The enigma of lignin is being attacked by Government and privately financed research in the hope of finding uses for it. As knowledge of this complex substance grows, it is recognized as a potential source of valuable industrial chemicals. It is now used as a dispersing agent for portland cement, in the negative plates of storage batteries, and for the production of vanillin and tannins. The evaporated sulfite liquor in which it occurs is used as a binder for foundry cores, in linoleum cement, and as a road-surface binder.
As a source of valuable chemicals, wood is winning greater interest year by year. Chemists are gradually devising new methods of extracting those chemicals at economic cost levels, with their eyes trained primarily on the scrap piles now completely unused.
Sawdust can be transformed into grain alcohol, vitamin-rich yeast, and molasses for stock feed, and, along with small percentages of pulp binders, into serviceable building boards. Alcohol is being manufactured from the spent liquors of sulfite, pulp mills. Molasses produced from wood residues at the Forest Products Laboratory is being fed experimentally to cattle, hogs, and chickens to establish its feed value.
But the task of utilizing wood residue does not end in the laboratory with the discovery of new ways of using it. Commercially feasible processes must be developed, financing obtained, then plants built where steady supplies are assured at practical costs, technical skills developed, and markets found. All those steps are necessary to translate research findings into commodities available for purchase and use at a profit to the manufacturers and distributors. Unless the many problems of production and distribution can also be solved, research findings are likely to remain curiosities of the laboratory.

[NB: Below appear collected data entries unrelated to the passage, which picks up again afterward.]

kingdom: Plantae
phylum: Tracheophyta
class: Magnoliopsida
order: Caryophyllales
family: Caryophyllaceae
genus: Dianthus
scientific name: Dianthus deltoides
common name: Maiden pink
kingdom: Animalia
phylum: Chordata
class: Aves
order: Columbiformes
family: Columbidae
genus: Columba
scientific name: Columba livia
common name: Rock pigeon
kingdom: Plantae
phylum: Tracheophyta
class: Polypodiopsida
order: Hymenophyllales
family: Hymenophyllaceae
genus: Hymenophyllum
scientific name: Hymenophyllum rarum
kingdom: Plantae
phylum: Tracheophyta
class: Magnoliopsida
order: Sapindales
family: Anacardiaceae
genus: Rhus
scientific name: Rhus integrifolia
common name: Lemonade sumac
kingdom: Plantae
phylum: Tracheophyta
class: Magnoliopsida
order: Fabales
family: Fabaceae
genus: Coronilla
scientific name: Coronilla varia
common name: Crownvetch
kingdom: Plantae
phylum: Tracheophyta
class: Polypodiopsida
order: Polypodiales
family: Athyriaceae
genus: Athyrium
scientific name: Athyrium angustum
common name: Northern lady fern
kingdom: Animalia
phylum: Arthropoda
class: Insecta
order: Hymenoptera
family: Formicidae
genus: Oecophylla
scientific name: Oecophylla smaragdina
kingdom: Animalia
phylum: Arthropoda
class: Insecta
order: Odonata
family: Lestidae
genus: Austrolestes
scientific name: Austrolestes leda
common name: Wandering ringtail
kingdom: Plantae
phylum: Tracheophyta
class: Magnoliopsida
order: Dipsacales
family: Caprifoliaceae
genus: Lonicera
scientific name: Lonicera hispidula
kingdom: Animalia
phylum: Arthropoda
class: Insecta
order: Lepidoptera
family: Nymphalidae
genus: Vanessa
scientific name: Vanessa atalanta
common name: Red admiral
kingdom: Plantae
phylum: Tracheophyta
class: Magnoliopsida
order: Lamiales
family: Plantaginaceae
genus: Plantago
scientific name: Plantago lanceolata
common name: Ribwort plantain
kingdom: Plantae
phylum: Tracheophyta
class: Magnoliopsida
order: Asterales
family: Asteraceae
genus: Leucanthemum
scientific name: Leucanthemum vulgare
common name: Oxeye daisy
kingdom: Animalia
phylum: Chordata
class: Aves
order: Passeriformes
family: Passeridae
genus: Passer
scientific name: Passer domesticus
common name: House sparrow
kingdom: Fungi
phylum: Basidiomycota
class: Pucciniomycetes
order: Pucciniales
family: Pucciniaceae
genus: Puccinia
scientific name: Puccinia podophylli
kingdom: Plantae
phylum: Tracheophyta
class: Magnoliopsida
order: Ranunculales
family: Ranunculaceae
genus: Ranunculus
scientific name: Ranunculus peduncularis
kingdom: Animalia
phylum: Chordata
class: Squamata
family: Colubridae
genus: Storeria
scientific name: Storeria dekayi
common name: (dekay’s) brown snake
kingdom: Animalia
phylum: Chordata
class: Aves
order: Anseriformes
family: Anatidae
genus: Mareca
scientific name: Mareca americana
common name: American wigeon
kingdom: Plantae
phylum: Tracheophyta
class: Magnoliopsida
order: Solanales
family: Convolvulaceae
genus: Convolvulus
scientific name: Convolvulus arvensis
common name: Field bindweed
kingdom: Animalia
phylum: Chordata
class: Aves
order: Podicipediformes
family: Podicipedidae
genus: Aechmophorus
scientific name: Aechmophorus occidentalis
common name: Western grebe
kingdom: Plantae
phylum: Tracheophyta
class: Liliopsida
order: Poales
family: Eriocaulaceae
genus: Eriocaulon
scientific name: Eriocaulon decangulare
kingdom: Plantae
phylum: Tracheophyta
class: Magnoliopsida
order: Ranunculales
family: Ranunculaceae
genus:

The attack on the problem of unused wood residues has to be from many sides. It has to meet local as well as regional and national needs. A single large, centralized plant in the Pacific Northwest can perhaps make yeast, molasses, alcohol, and other industrial chemicals profitably, because of the vast supplies of raw material nearby. In the Lake States and New England, however, where supplies of wood residue are more scattered, the need is for smaller plants set up perhaps as auxiliaries to sawmills and similar primary converters.
Such small plants have a special significance for farmers, who own about 36 percent of the timber-growing land of the United States—more than is held by any other single group of owners. Much of this acreage is not producing at anything like its capacity, largely because profitable utilization and management are not practiced. If, however, new markets for low-grade timber become available—as, for example, new processing plants for fabricating, laminating, fiber processing, and converting to fodder, molasses, and yeast—farm wood lots in the locality will become more profitable.
An example of what waste-utilization measures have in store for concerns too small to run individual recovery operations is a recent step toward the organization of a wood-waste cooperative in one of the Central States. The prime movers are a number of woodworking plants in a metropolitan area. Each member company proposes to contribute capital in proportion to the weekly tonnage of scrap wood it will ship to a central conversion plant for making pressed board and other products from sawdust, shavings, and other residues. Each member will take out finished converted products for use or sale, paying to the State, as required by State law governing agricultural cooperatives, a restocking fee, in this case a fee sufficient to plant trees calculated ultimately to produce a volume of wood equal to the wood residue handled.
Regardless of whether the proposals are carried out, the plan represents a new approach to the utilization of wood wastes by means of which small concerns can do together what they cannot do alone.